Geographic location is an important predictor of the quality grades assigned to Medicare Advantage insurance plans, and the federal government should consider accounting for geographic differences to allow for fairer comparisons among plans, School of Public Health researchers say in a new study.
The study in the journal PLOS ONE found that lower “star ratings” were assigned to plans in the Southeastern region of the US, and that many states’ ratings would rise or fall if these governmental measures adjusted for geographic differences nationally.

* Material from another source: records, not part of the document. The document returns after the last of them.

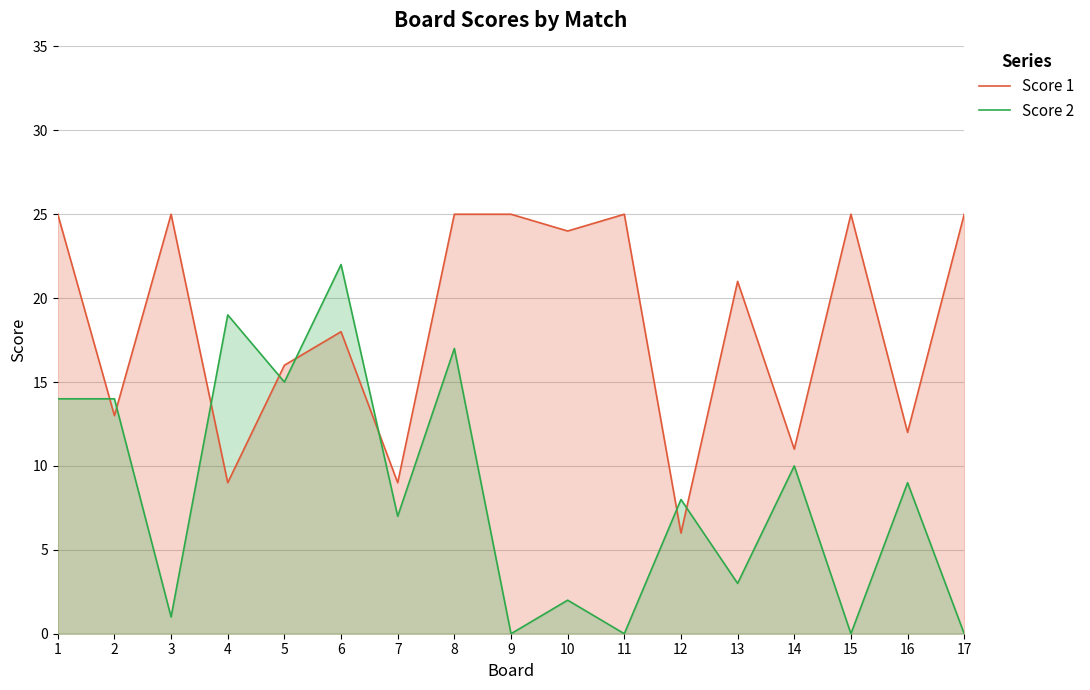

What is the minimum value for Score 1?

6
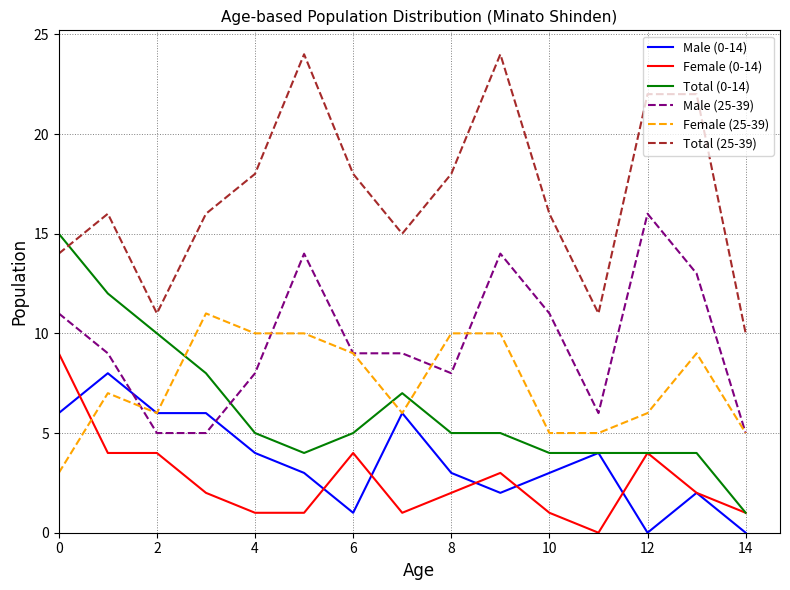

Which series has the largest total across all categories?

Total (25-39)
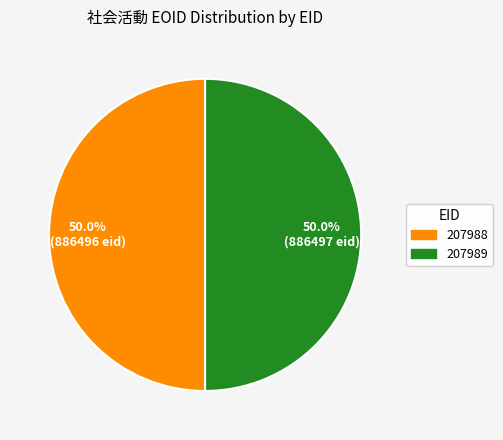

What is the ratio of the value at 207988 to the value at 207989?

1.0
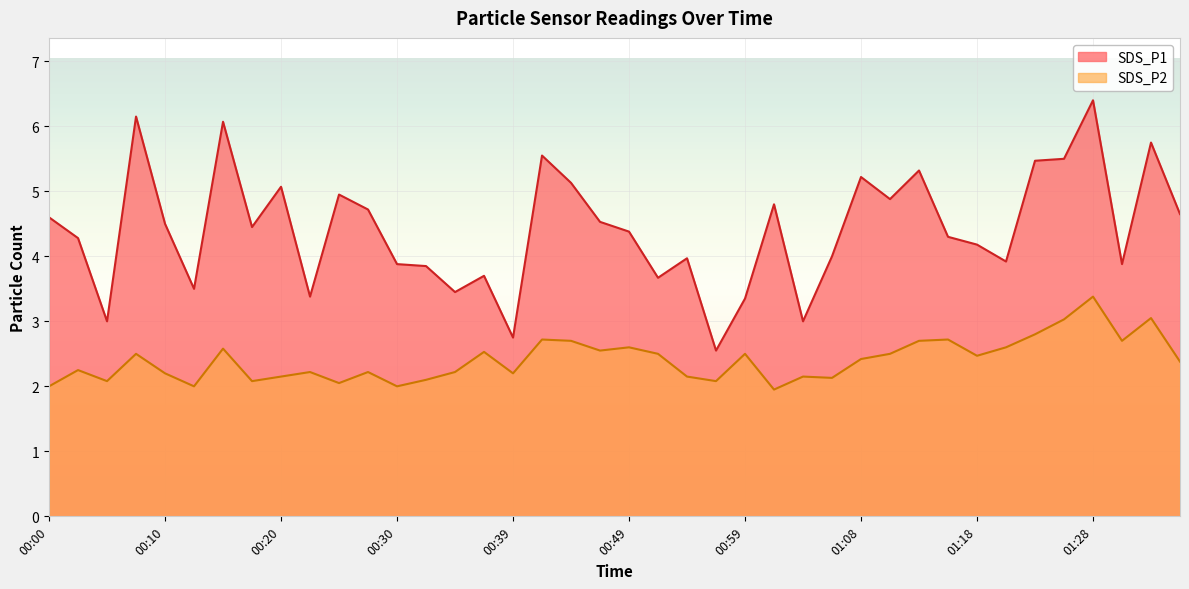

Reading right to left, what are all the values shown in this chart?

SDS_P1: 4.7	5.8	3.9	6.4	5.5	5.5	3.9	4.2	4.3	5.3	4.9	5.2	4.0	3.0	4.8	3.4	2.5	4.0	3.7	4.4	4.5	5.1	5.5	2.8	3.7	3.5	3.9	3.9	4.7	5.0	3.4	5.1	4.5	6.1	3.5	4.5	6.2	3.0	4.3	4.6
SDS_P2: 2.4	3.0	2.7	3.4	3.0	2.8	2.6	2.5	2.7	2.7	2.5	2.4	2.1	2.1	1.9	2.5	2.1	2.1	2.5	2.6	2.5	2.7	2.7	2.2	2.5	2.2	2.1	2.0	2.2	2.0	2.2	2.1	2.1	2.6	2.0	2.2	2.5	2.1	2.2	2.0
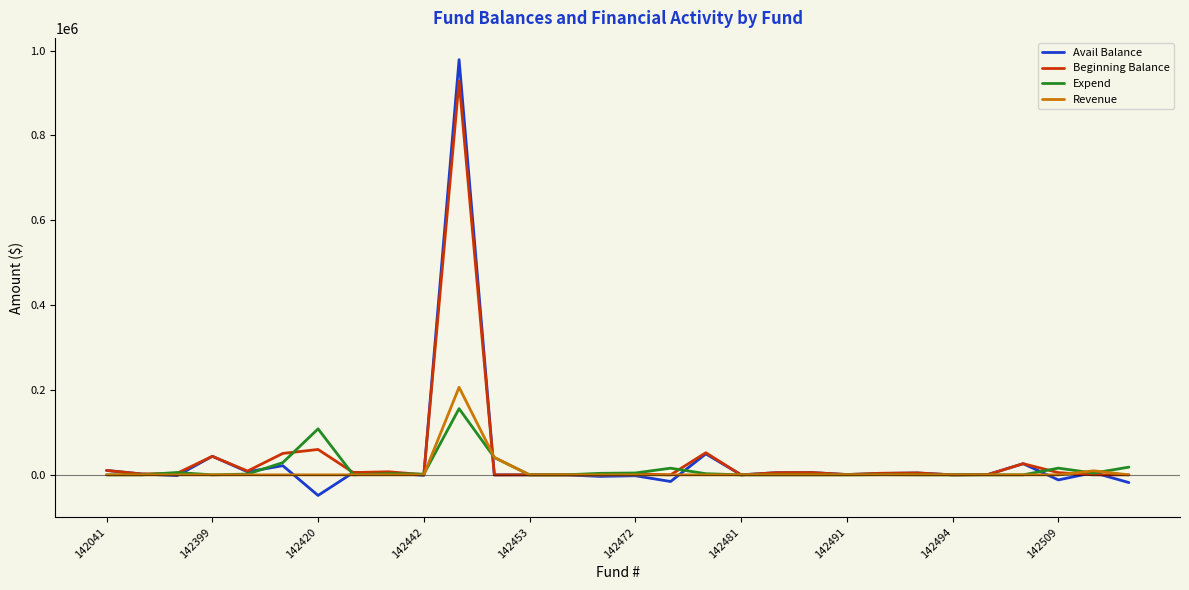

Which series has the largest range (max minus min)?

Avail Balance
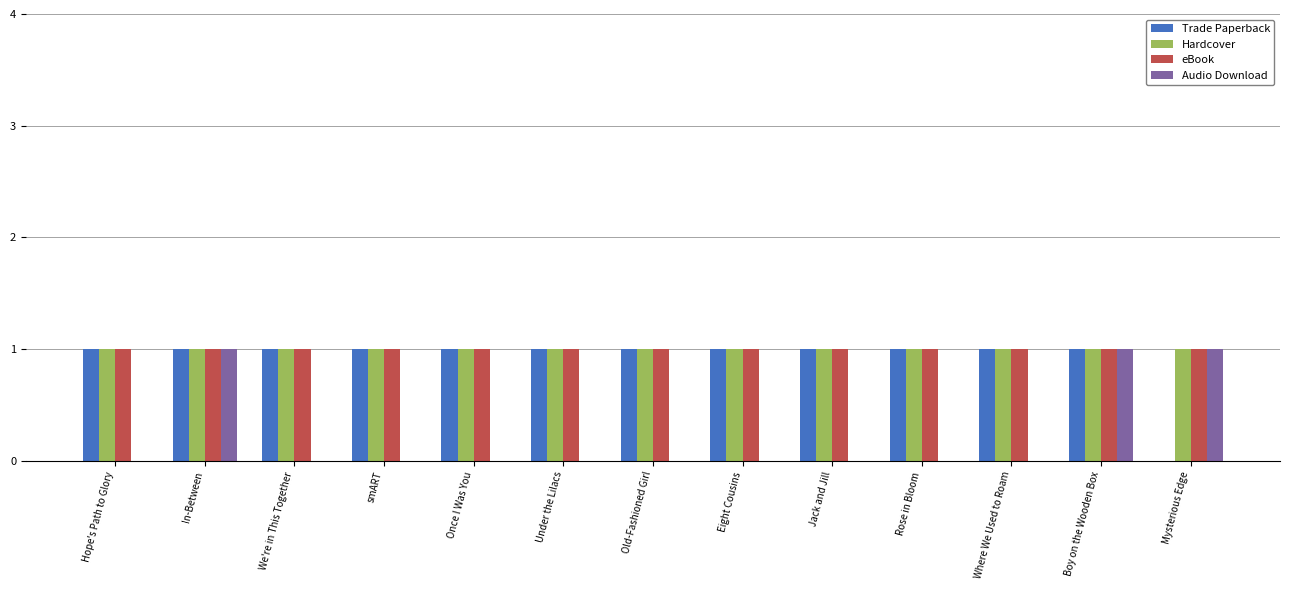

What is the sum of all eBook values?

13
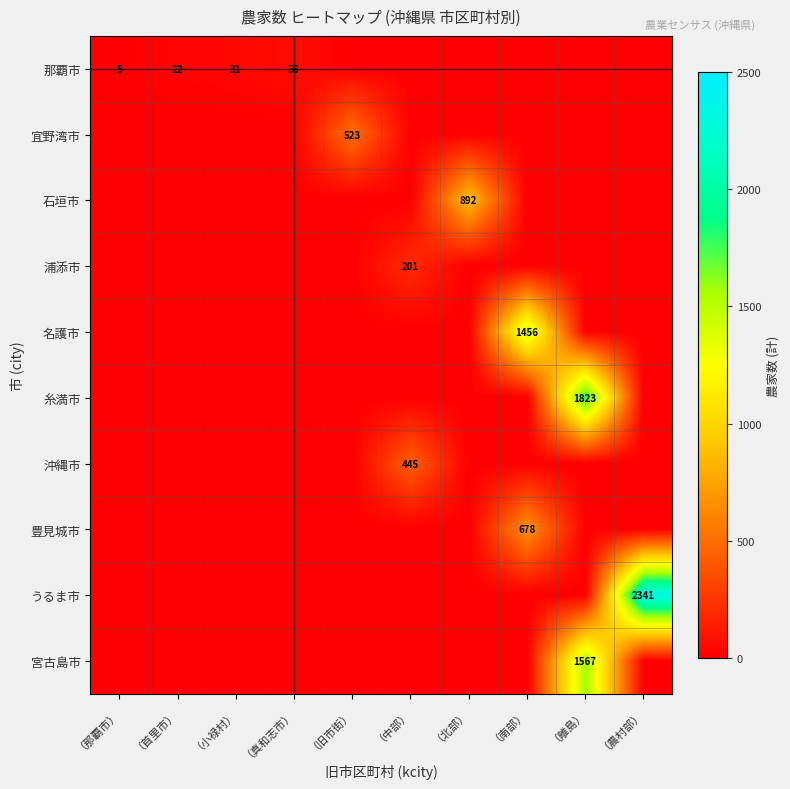

The value of 糸満市 at （離島） is 1823. True or false?

True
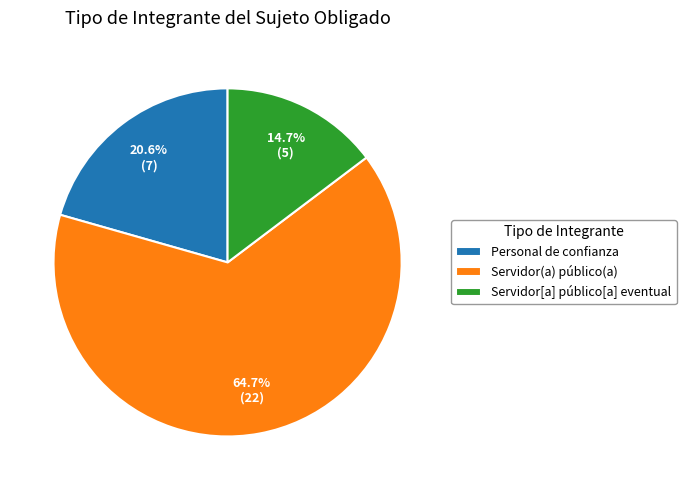

Rank the categories by value from lowest to highest.

Servidor[a] público[a] eventual, Personal de confianza, Servidor(a) público(a)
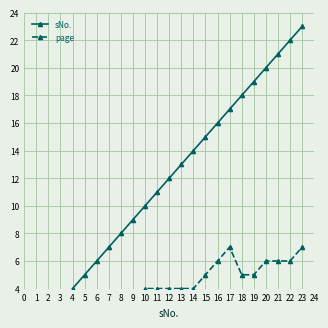

What are all the series names shown in the legend?

sNo., page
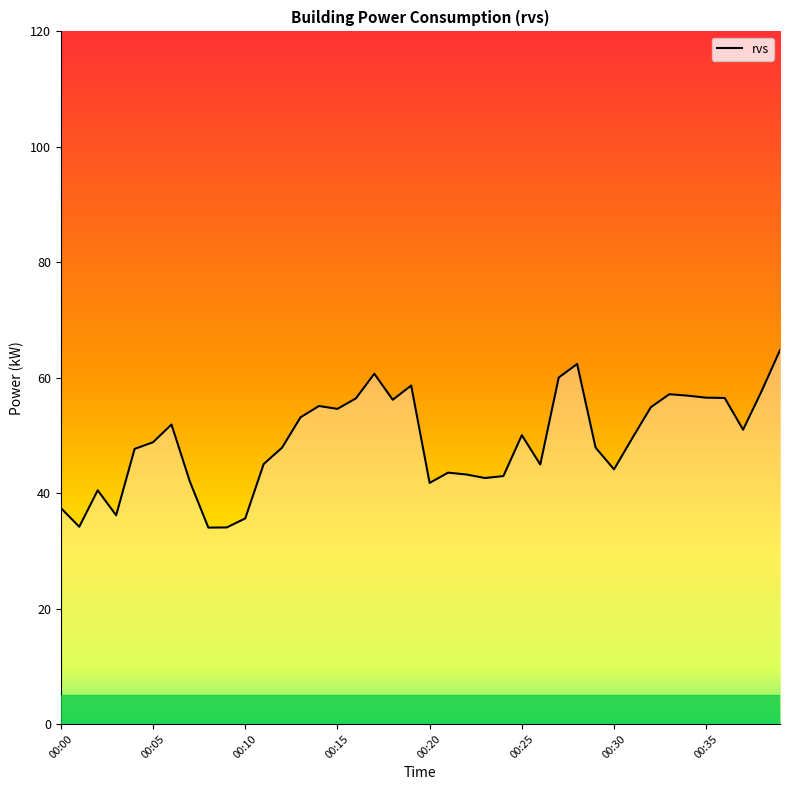

What is the minimum value shown in the chart?

34.0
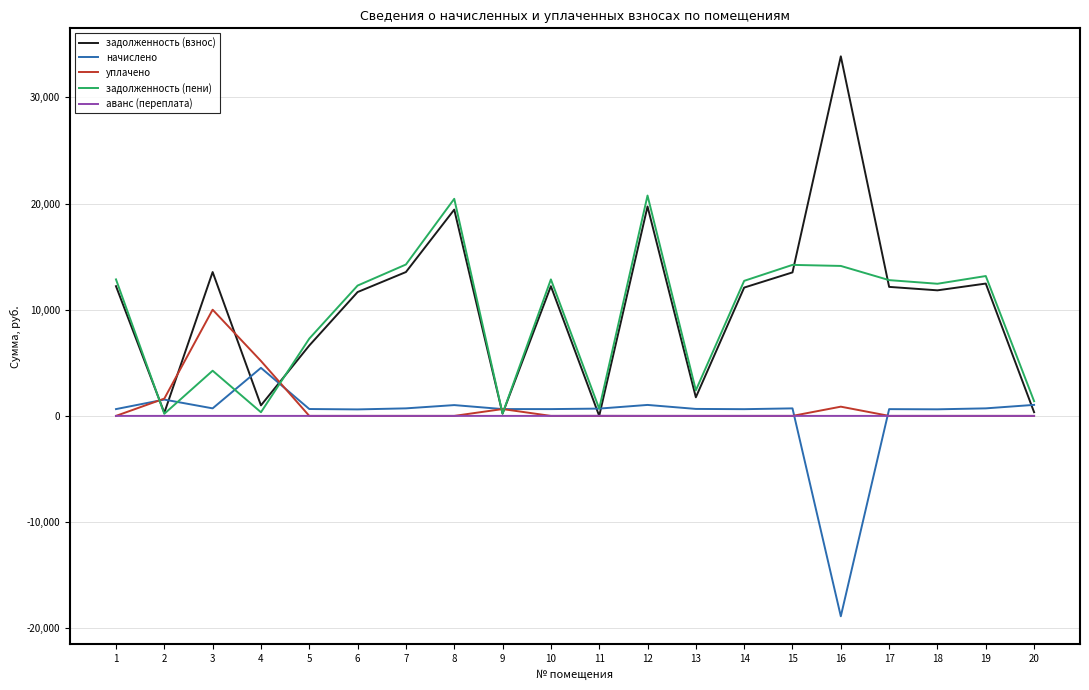

How many series are shown in this chart?

5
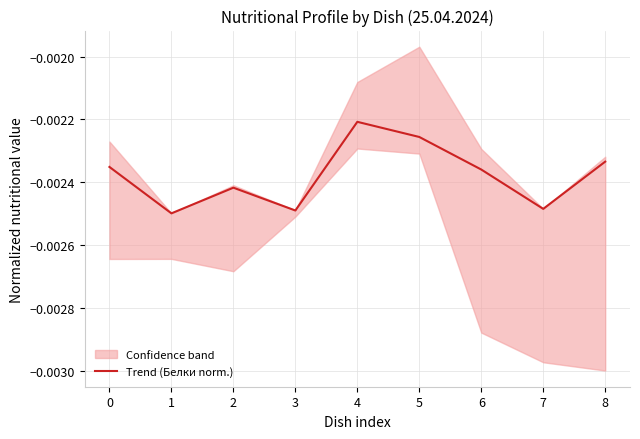

How many points are lower than both their immediate neighbors (excluding endpoints)?

3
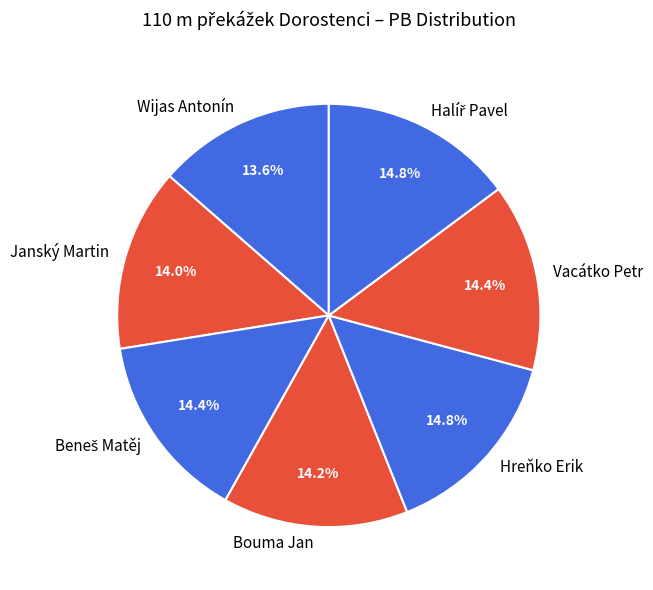

Does Janský Martin represent more than half of the total?

No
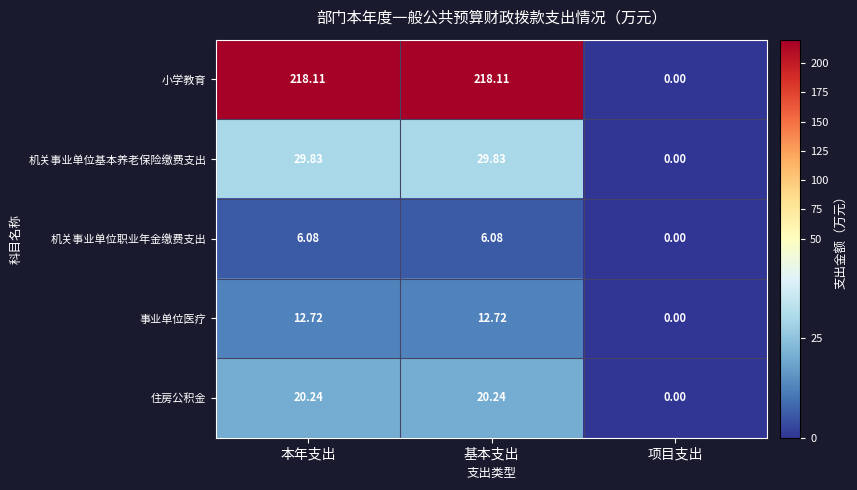

Which series has the largest total across all categories?

小学教育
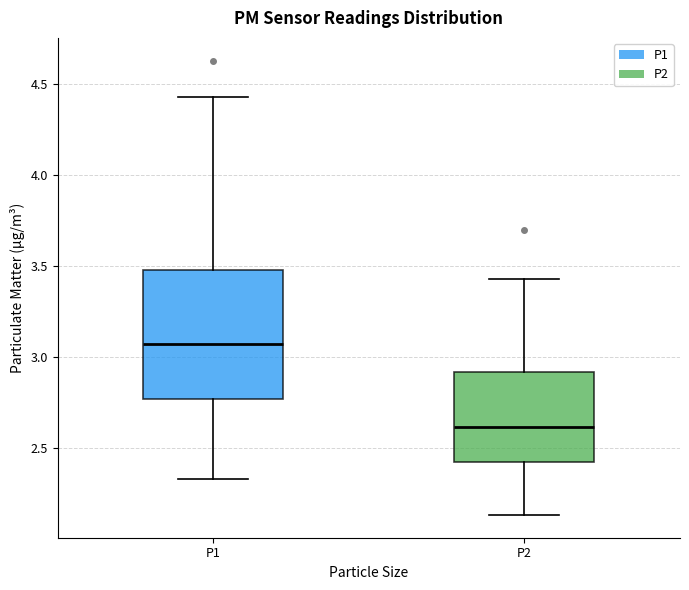

Reading left to right, transcribe this box plot: for each box, give where its median line is, the range the box spans, and where its two whiskers end, as read against the y-axis. The values are not printed on the chart, so give them approximately, as read against the axis.

P1: median 3.05, box 2.75 to 3.50, whiskers 2.35 to 4.45
P2: median 2.60, box 2.40 to 2.90, whiskers 2.15 to 3.45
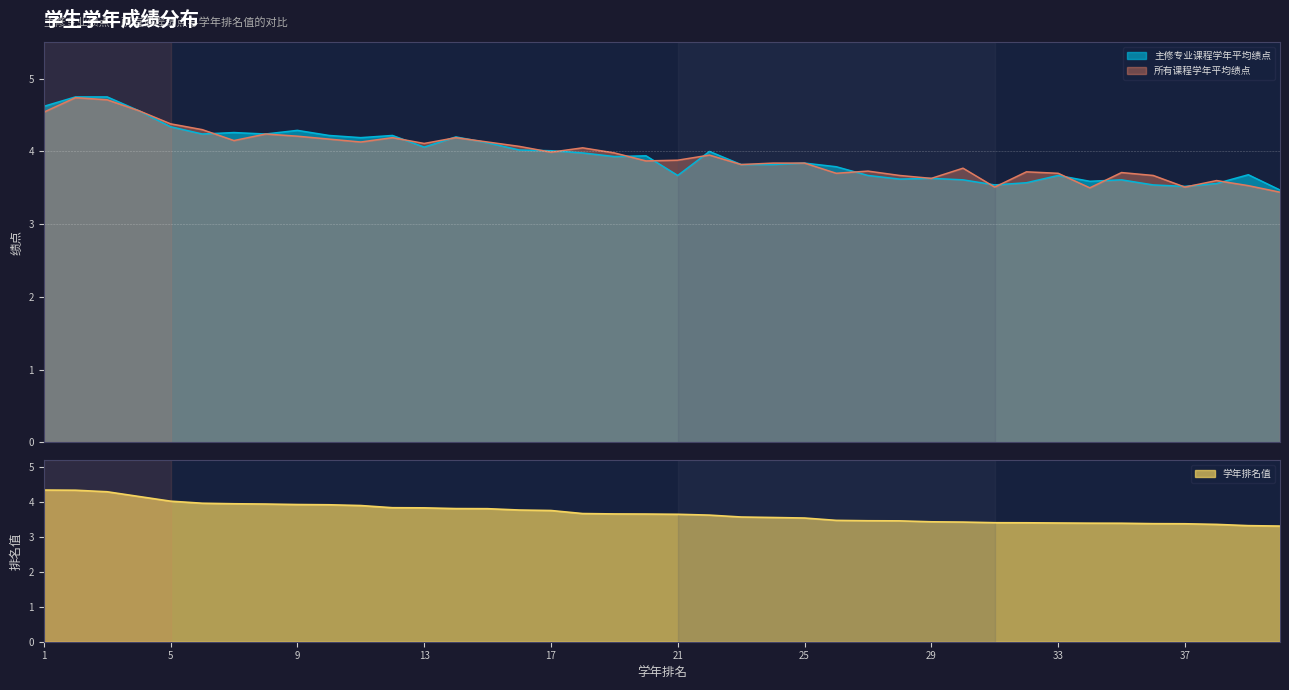

What is the average value of the 所有课程学年平均绩点 series?

4.0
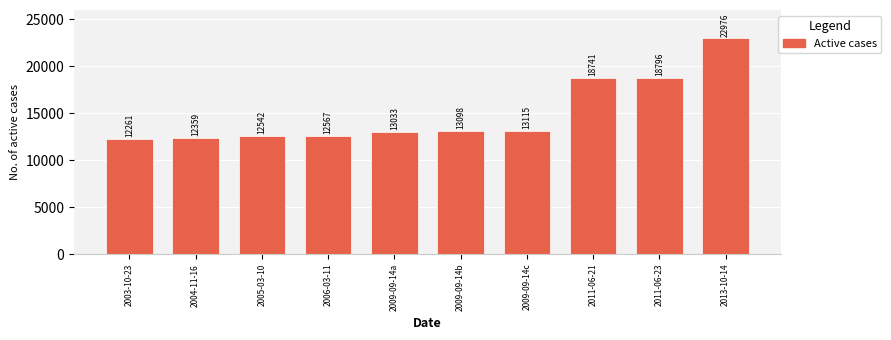

What is the change in value from 2005-03-10 to 2011-06-21?

+6199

The rating system was instituted by the federal Centers for Medicare and Medicaid Services (CMS) as a way to make sure Medicare beneficiaries in different plans were getting high-quality care. CMS has tied financial incentives to the ratings; plans that earn at least four (out of five) stars receive a boost in reimbursement, have the option to expand as a business, and are eligible for bonuses. Indicators used in the ratings include health outcomes, access to care, patient ratings of satisfaction and other measures of quality—but not location of the plan.
“These findings suggest that the effect of geography on the plans’ ratings is not trivial, and should be considered in future comparison of plans,” says the study, led by Lewis Kazis, professor of health policy and management. Because different regions of the country have different community health characteristics and access to hospitals and providers, accounting for geography would help to “level the playing field” when comparing plans, the authors say.
Kazis and colleagues analyzed 409 Medicare Advantage contracts nationally, covering about 10.6 million beneficiaries, or about 86 percent of the total Medicare Advantage population. They found that geography alone explained 59.5 percent of the variation in the plan’s ratings, while demographic differences (age, race, education, poverty level, and median household income) explained 31.2 percent of the variation.
When the rating system was adjusted for geography, 20 percent of states rose in the rankings, while 24 percent fell. For example, Michigan, which was ranked 26th in the country, rose to the 4th highest ranking. The opposite occurred with Hawaii, which fell from 4th to 26th place after the adjustment.
“The Affordable Care Act focuses on changing the system to increase access to health services, improve quality of care and decrease costs,” said Kazis. “Our results suggest a rationale for a geographical focus that reflects factors that are largely local, rooted in the environmental, social, economic, and behavioral determinants of health.”
Co-authors on the study include: Howard Cabral, professor of biostatistics; Rene Soria-Saucedo, research fellow; Peng Xu, a former SPH student; and Jack Newsom of CenseoHealth of Dallas.